|Keywords:||matrix isolation; dissociative recombination; ion chemistry; decomposition; ethane cation; fragmentation; infrared spectroscopy; charge-transfer ionization|
|Full text PDF:||http://qspace.library.queensu.ca/bitstream/1974/13013/1/King_Kaitlynn_A_201504_MSC.pdf|
The products of d6-ethane decomposition following charge-transfer ionization by Ar+ are studied in the present thesis to understand the reaction mechanisms that occur in the electron bombardment matrix isolation apparatus. Gas mixtures of 1:1600 d6-ethane:Ar were electron bombarded and the resulting ionization products, as well as remaining reagent molecules, were collected in a condensed matrix of argon. The products of ionization include the neutral dehydrogenation products C2D5, C2D4, C2D3, C2D2, and C2D. These products are all observed in other studies completed at the same energy of 15.8 eV, save C2D, but differ in their relative yields. Experimental parameters were explored in the present work, including relative flux of electrons, as well as relative density of electrons in the reaction zone. Using two anodes of differing geometries, the density of electrons in the reaction zone was changed, creating either a low or high ion-density environment. Altering this parameter changed the observed product distributions. C2D4 and C2D2, were the sole two products observed under low ion-density conditions, whereas all of the products listed previously were observed under the high ion-density conditions, most notably the C2D product.

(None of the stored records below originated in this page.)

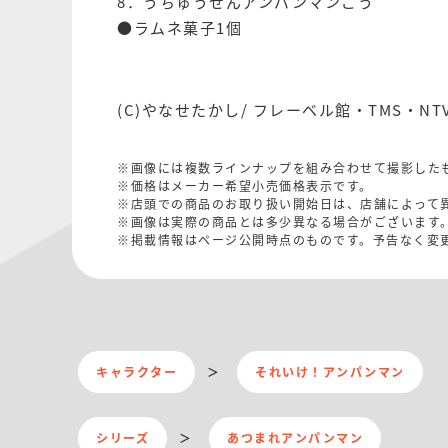
8．うちゅうせんアンパンマンごう
●ラムネ菓子1個
(C)やなせたかし/ フレーベル館・TMS・NT
※画像には複数ラインナップを組み合わせて撮影した
※価格はメーカー希望小売価格表示です。
※店頭での商品のお取り扱い開始日は、店舗によって
※画像は実際の商品とは多少異なる場合がございます
※掲載情報はページ公開時点のものです。予告なく変
キャラクター
それいけ！アンパンマン
シリーズ
あつまれアンパンマン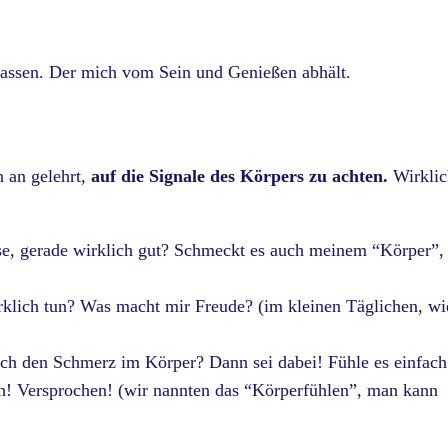
assen. Der mich vom Sein und Genießen abhält.
 an gelehrt,
auf die Signale des Körpers zu achten.
Wirklic
sse, gerade wirklich gut? Schmeckt es auch meinem “Körper”,
klich tun? Was macht mir Freude? (im kleinen Täglichen, wi
ch den Schmerz im Körper? Dann sei dabei! Fühle es einfach
ich! Versprochen! (wir nannten das “Körperfühlen”, man kann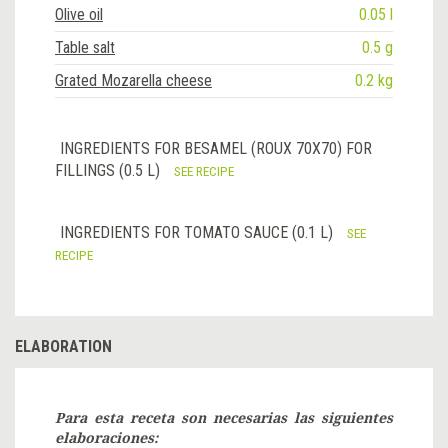
Olive oil
0.05 l
Table salt
0.5 g
Grated Mozarella cheese
0.2 kg
INGREDIENTS FOR BESAMEL (ROUX 70X70) FOR
FILLINGS (0.5 L)
SEE RECIPE
INGREDIENTS FOR TOMATO SAUCE (0.1 L)
SEE
RECIPE
ELABORATION
Para esta receta son necesarias las siguientes
elaboraciones: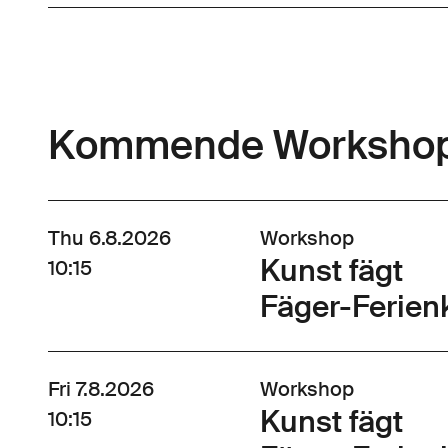
Kommende Worksho
Thu 6.8.2026
Workshop
Kunst fägt
10:15
Fäger-Ferienk
Fri 7.8.2026
Workshop
Kunst fägt
10:15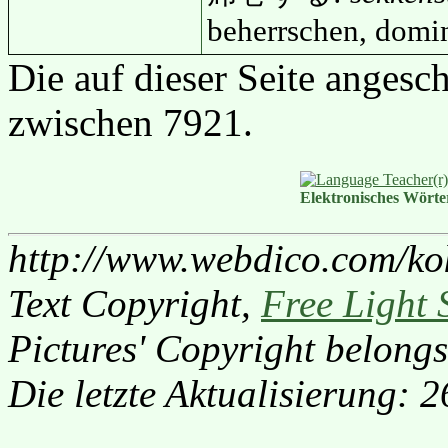
beherrschen, domi
Die auf dieser Seite anges
zwischen 7921.
Elektronisches Wört
http://www.webdico.com/ko
Text Copyright,
Free Light 
Pictures' Copyright belongs
Die letzte Aktualisierung: 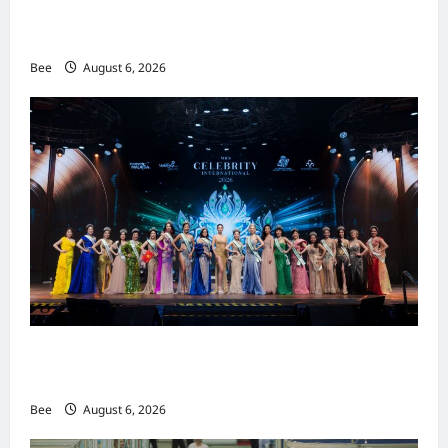
吉隆坡男装周第二季华丽落幕 以《教父》为灵感
重塑当代男士风尚
Bee
August 6, 2026
2026年国际名人夫人选美大赛圆满落幕 以美丽
传递使命助力2026马来西亚旅游年
Bee
August 6, 2026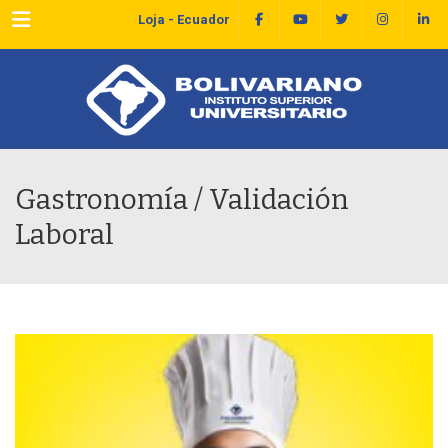
Menu
Loja - Ecuador
Gastronomía / Validación
Laboral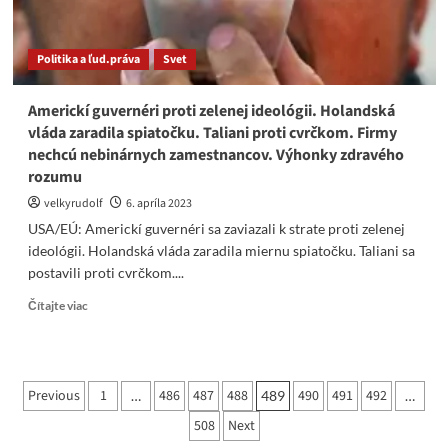
s
tohto
rozhovoru
Politika a ľud.práva
Svet
odvysiela
ČT?!!
Americkí guvernéri proti zelenej ideológii. Holandská
vláda zaradila spiatočku. Taliani proti cvrčkom. Firmy
nechcú nebinárnych zamestnancov. Výhonky zdravého
rozumu
velkyrudolf
6. apríla 2023
USA/EÚ: Americkí guvernéri sa zaviazali k strate proti zelenej
ideológii. Holandská vláda zaradila miernu spiatočku. Taliani sa
postavili proti cvrčkom....
Read
Čítajte viac
more
about
Americkí
guvernéri
Stránkovanie
Previous
1
486
487
488
490
491
492
…
489
…
proti
príspevkov
zelenej
508
Next
ideológii.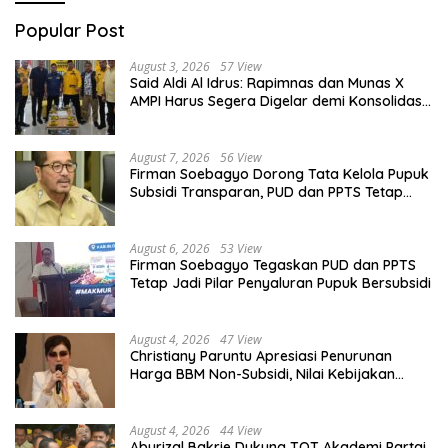
Popular Post
August 3, 2026
57 View
Said Aldi Al Idrus: Rapimnas dan Munas X
AMPI Harus Segera Digelar demi Konsolidasi
Organisasi
August 7, 2026
56 View
Firman Soebagyo Dorong Tata Kelola Pupuk
Subsidi Transparan, PUD dan PPTS Tetap
Diberdayakan
August 6, 2026
53 View
Firman Soebagyo Tegaskan PUD dan PPTS
Tetap Jadi Pilar Penyaluran Pupuk Bersubsidi
August 4, 2026
47 View
Christiany Paruntu Apresiasi Penurunan
Harga BBM Non-Subsidi, Nilai Kebijakan
ESDM Makin Adaptif
August 4, 2026
44 View
Aburizal Bakrie Dukung TOT Akademi Partai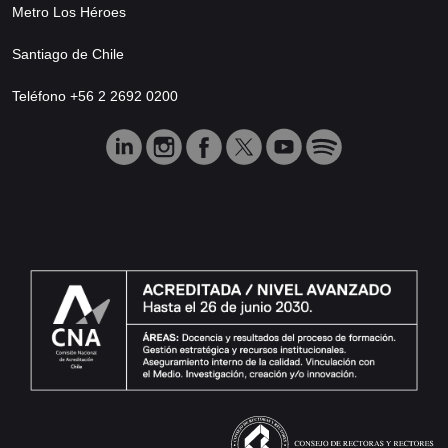
Metro Los Héroes
Santiago de Chile
Teléfono +56 2 2692 0200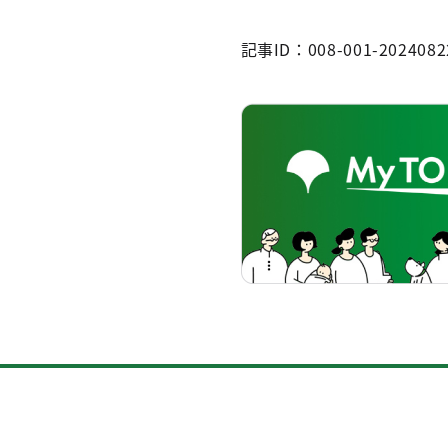
記事ID：008-001-2024082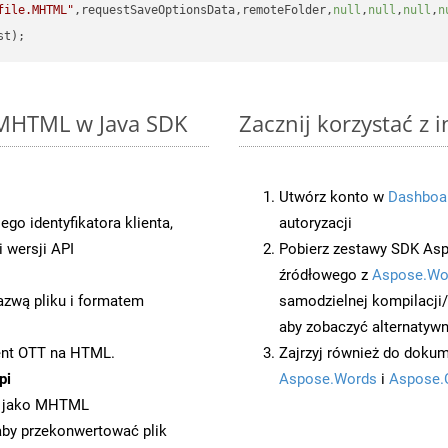
file.MHTML"
,requestSaveOptionsData,remoteFolder,
null
,
null
,
null
,
n
o MHTML w Java SDK
Zacznij korzystać z
Utwórz konto w
Dashboa
o identyfikatora klienta,
autoryzacji
 wersji API
Pobierz zestawy SDK Asp
źródłowego z
Aspose.Wo
azwą pliku i formatem
samodzielnej kompilacji
aby zobaczyć alternatywn
ent OTT na HTML.
Zajrzyj również do dokum
pi
Aspose.Words
i
Aspose.
t jako MHTML
 aby przekonwertować plik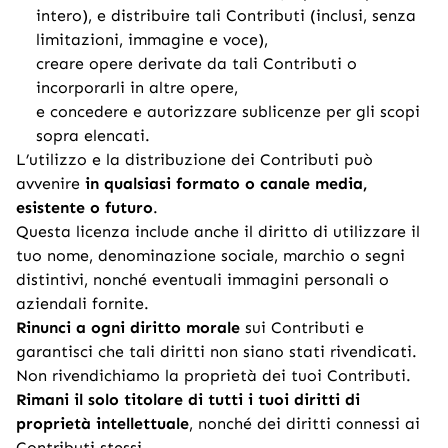
intero), e distribuire tali Contributi (inclusi, senza
limitazioni, immagine e voce),
creare opere derivate da tali Contributi o
incorporarli in altre opere,
e concedere e autorizzare sublicenze per gli scopi
sopra elencati.
L’utilizzo e la distribuzione dei Contributi può
avvenire
in qualsiasi formato o canale media,
esistente o futuro
.
Questa licenza include anche il diritto di utilizzare il
tuo nome, denominazione sociale, marchio o segni
distintivi, nonché eventuali immagini personali o
aziendali fornite.
Rinunci a ogni diritto morale
sui Contributi e
garantisci che tali diritti non siano stati rivendicati.
Non rivendichiamo la proprietà dei tuoi Contributi.
Rimani il solo titolare di tutti i tuoi diritti di
proprietà intellettuale
, nonché dei diritti connessi ai
Contributi stessi.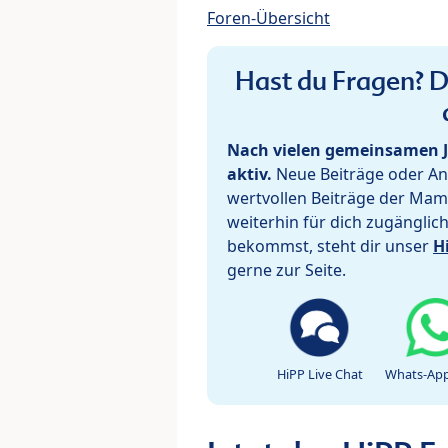
Foren-Übersicht
Hast du Fragen? De
Nach vielen gemeinsamen J
aktiv.
Neue Beiträge oder Ant
wertvollen Beiträge der Mam
weiterhin für dich zugänglic
bekommst, steht dir unser
H
gerne zur Seite.
HiPP Live Chat
Whats-App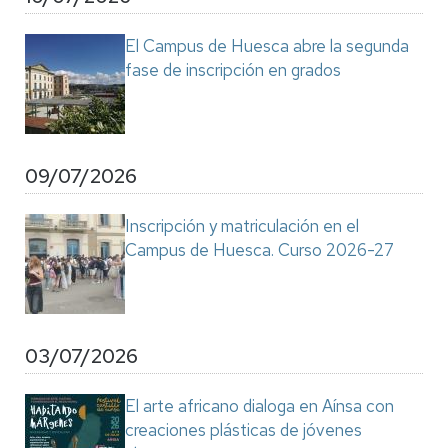
El Campus de Huesca abre la segunda
fase de inscripción en grados
09/07/2026
Inscripción y matriculación en el
Campus de Huesca. Curso 2026-27
03/07/2026
El arte africano dialoga en Aínsa con
creaciones plásticas de jóvenes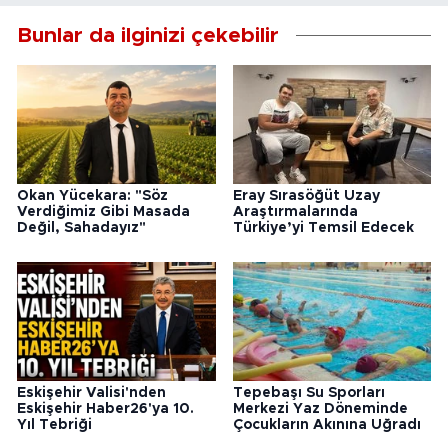
Bunlar da ilginizi çekebilir
Okan Yücekara: "Söz
Eray Sırasöğüt Uzay
Verdiğimiz Gibi Masada
Araştırmalarında
Değil, Sahadayız"
Türkiye’yi Temsil Edecek
Eskişehir Valisi'nden
Tepebaşı Su Sporları
Eskişehir Haber26'ya 10.
Merkezi Yaz Döneminde
Yıl Tebriği
Çocukların Akınına Uğradı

It is discussed that the observation of C2D, following ionization of ethane at 15.8 eV, is indicative of the occurrence of dissociative recombination processes. The other reaction processes that occur from dissociative recombination are discussed. Under low ion-density conditions, where dissociative recombination does not occur, the distribution of products is more similar to other research at an ionization energy of 15.8 eV, however differ in the relative product ratios. This is justified based on differences in reaction timescales between the present experimental work and other work on the ionization of ethane. Another experimental parameter, electron-flux, is investigated here and found to have a similar effect whether in low or high ion-density experimental conditions. The general trend is that as electron-flux increases, the extent of d6-ethane precursor consumption increases as well. Increasing the electron-flux parameter under the high ion-density conditions causes a more significant increase in reagent consumption, as compared to the same increase in the same experiment completed using low ion-density conditions.